»»
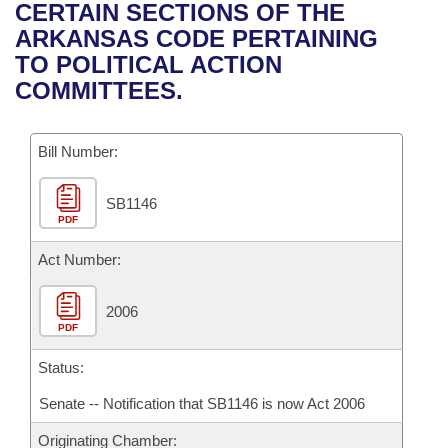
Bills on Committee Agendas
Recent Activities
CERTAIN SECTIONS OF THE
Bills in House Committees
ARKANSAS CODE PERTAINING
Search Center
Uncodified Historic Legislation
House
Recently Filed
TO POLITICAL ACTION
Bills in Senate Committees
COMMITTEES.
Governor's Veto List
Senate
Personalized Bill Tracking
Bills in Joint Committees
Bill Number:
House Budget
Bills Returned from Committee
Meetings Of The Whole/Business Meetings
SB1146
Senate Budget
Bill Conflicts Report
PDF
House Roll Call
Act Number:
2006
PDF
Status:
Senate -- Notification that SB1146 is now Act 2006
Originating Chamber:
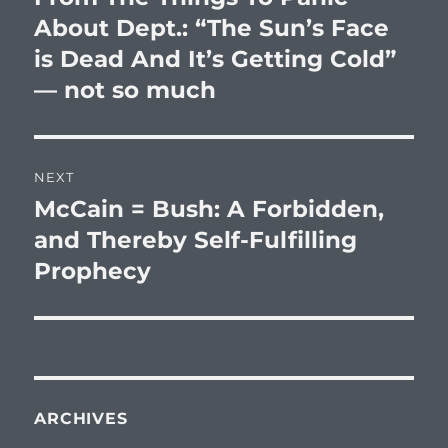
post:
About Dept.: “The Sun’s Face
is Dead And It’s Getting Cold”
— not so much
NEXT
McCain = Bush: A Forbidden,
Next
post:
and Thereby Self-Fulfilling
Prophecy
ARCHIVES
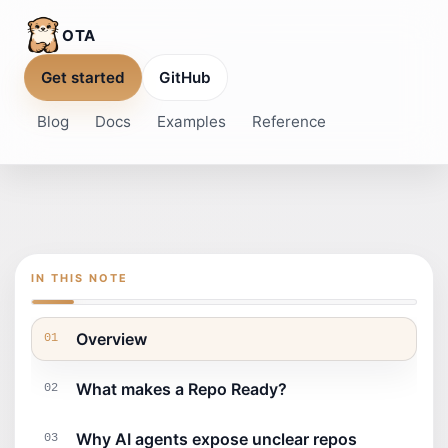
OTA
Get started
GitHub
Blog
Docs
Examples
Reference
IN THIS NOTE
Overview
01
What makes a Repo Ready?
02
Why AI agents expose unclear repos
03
««
»»
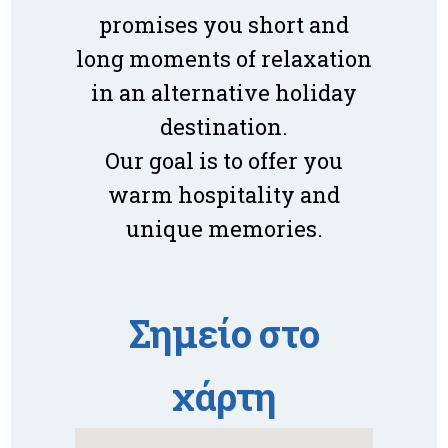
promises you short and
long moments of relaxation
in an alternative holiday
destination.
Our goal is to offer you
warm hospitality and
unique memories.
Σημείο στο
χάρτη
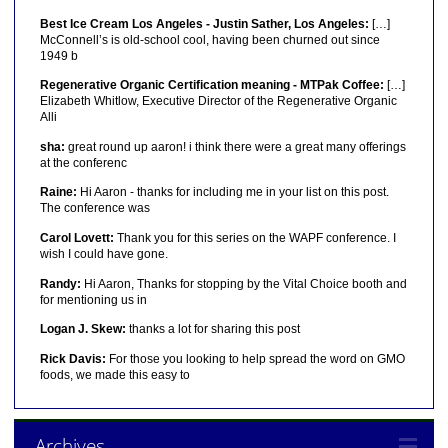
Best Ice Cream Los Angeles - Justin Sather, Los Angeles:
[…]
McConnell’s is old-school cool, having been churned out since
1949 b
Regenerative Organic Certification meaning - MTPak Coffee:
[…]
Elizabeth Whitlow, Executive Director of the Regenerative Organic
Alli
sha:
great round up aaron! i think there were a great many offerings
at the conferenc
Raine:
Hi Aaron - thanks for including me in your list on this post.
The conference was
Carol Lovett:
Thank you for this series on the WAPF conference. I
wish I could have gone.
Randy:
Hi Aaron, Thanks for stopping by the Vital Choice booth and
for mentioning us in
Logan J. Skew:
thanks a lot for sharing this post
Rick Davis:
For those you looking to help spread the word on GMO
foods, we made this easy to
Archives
««
- **Exercise description**
Find each line in the records above that contains "Regenerative", and copy it.

- **Answer to the problem**
Regenerative Organic Certification meaning - MTPak Coffee:
Elizabeth Whitlow, Executive Director of the Regenerative Organic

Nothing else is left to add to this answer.